Eric Rufe, U.S. Northeast Sales Manager, EDAX
“Dad, do you want to see someone cut an arrow in half with a sword?”
That is the sort of question I’ve come to expect from my 13-year old son. Lately, he and his friends watch a YouTube show where two intrepid scientists conduct all sorts of crazy experiments, record with a high-speed camera, and play the results back in slow motion. In this case, one guy shot an arrow at the other, who managed to cut it in half in mid-flight on his first attempt. In other videos, they burst water balloons and spin flaming steel wool to create cascades of sparks. All these experiments are recorded with a high-speed camera and played back in slow motion. It is really a lot of fun to watch. And, I noticed the camera they use is made by AMETEK!
I have been paying attention to AMETEK high-speed cameras lately, in a tangential way. Let me explain. I joined EDAX just over one year ago as Northeast Sales Manager. At EDAX, I handle the EDS, WDS, EBSD and µ-XRF products. Although I used some of these products as a student, that was a long time ago. During most of my career I worked with other types of microscopy techniques, and the EDAX technology has advanced dramatically during that time. For example, silicon drift detectors with thermoelectric cooling had replaced the SiLi detectors form my student days, which mean no more filling up a LN2 dewar (Figure 1). Joining EDAX meant that I had a lot to learn and I had to learn it quickly.
Fortunately, EDAX has a lot of resources to bring me up to speed.

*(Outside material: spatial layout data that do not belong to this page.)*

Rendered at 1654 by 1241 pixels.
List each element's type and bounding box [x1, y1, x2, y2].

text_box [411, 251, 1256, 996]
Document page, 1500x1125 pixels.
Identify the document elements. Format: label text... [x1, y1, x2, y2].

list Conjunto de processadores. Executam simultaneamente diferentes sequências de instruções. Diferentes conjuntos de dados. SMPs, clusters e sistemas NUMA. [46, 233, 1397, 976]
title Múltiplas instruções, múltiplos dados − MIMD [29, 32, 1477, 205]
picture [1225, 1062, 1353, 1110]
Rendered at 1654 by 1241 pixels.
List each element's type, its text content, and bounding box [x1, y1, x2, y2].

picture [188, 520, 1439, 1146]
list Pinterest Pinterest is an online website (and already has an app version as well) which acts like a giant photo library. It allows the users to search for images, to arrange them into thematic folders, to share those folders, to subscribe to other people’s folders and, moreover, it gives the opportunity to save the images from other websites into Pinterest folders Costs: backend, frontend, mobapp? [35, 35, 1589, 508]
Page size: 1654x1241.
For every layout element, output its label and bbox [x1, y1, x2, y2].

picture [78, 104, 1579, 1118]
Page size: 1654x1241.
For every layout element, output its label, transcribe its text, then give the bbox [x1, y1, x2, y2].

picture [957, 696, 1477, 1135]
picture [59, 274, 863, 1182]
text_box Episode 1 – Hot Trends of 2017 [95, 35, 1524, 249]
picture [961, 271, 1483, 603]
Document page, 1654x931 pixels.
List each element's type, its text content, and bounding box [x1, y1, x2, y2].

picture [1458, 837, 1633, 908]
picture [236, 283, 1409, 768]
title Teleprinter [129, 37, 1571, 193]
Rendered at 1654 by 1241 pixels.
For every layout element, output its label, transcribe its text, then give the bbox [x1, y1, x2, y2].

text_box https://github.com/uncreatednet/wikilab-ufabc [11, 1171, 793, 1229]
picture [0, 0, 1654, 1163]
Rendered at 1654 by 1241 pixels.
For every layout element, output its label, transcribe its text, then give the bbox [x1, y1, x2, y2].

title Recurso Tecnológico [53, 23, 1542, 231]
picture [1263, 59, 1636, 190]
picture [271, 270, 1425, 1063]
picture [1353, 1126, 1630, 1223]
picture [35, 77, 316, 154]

EDAX does a good job of presenting webinars on new techniques and recent developments. These are all archived on the EDAX website, along with videos of presentations recorded at different meetings and workshops. I counted 94 different presentations dating back to 2014 and quickly set to work watching and learning. EDAX also has a lot of literature available through the website: product brochures, data sheets, articles, presentations, and essential knowledge briefings. Somewhere over 120 pieces of literature.
One of the benefits of the Northeast territory is that the EDAX headquarters is in my territory, located in Mahwah, NJ. This proximity makes it easy for me to bring customers to Mahwah for demonstrations. As you enter the demonstration area in Mahwah, you are greeted by a group of signs showing all of the different companies within AMETEK’ s Materials Analysis Division (MAD) (Figure 2). EDAX is one of several companies in MAD, along with CAMECA, Amptek, SPECTRO, Forza Silicon and Vision Research. There is some cross-pollination among these different companies, and I like to tell the story that EDAX is part of a larger group of related technologies. So, I made it a point to also learn something about each of these different companies and set about examining their websites.
Now we come back to the high-speed cameras. One of the sister companies makes high-speed cameras for a variety of applications. They have many great slow motions videos on their web page, including ballistics tests, water droplets, flying insects, and an exploding strawberry (yes, an exploding strawberry).
Collaboration with this sister company resulted in the Velocity™ EBSD camera, with collection speeds up to 4,500 indexed points per second. This is the fastest EBSD camera available, and it has been fun to demonstrate the speed to customers. Large maps that may require an overnight run can now be completed in minutes. The first generation of the Velocity™ EBSD Systems was launched in June 2018 with speeds up to 3,000 fps. This release date was shortly before I joined EDAX. The faster Velocity֭™, the Velocity™ Super EBSD Systems, were launched in March 2019. Only 9 months later, the new Velocity™ has a 50% increase in speed (Figure 3).
|Figure 3. EDAX Velocity™ Super EBSD Camera (left) and an EBSD orientation map from an additively manufactured Inconel 718 collected at 4,500 indexed points per second at 25 nA beam current (right).|
There has been a rapid release of new and improved products since I joined, in addition to the developments in the Velocity™ camera. EDAX released a 160 mm2 EDS detector for TEM, the Elite T Ultra. APEX™ software development has continued, and now APEX™ is available on the Element, Octane Elect, and Octane Elite EDS Systems. We are on the verge of releasing APEX™ for EBSD as well. New EBSD software (OIM Matrix™) has been released, which includes dynamic pattern simulation and dictionary indexing. In November, we will host a webinar on EBSD using a Direct Electron Detector.
The challenge I have been facing over the past 12 months is that no matter how fast I read, and watch, and learn, it seems there is always something new. I am reminded of the Red Queen, in Through the Looking-Glass, explaining to Alice:
“Now, here, you see, it takes all the running you can do, to keep in the same place”.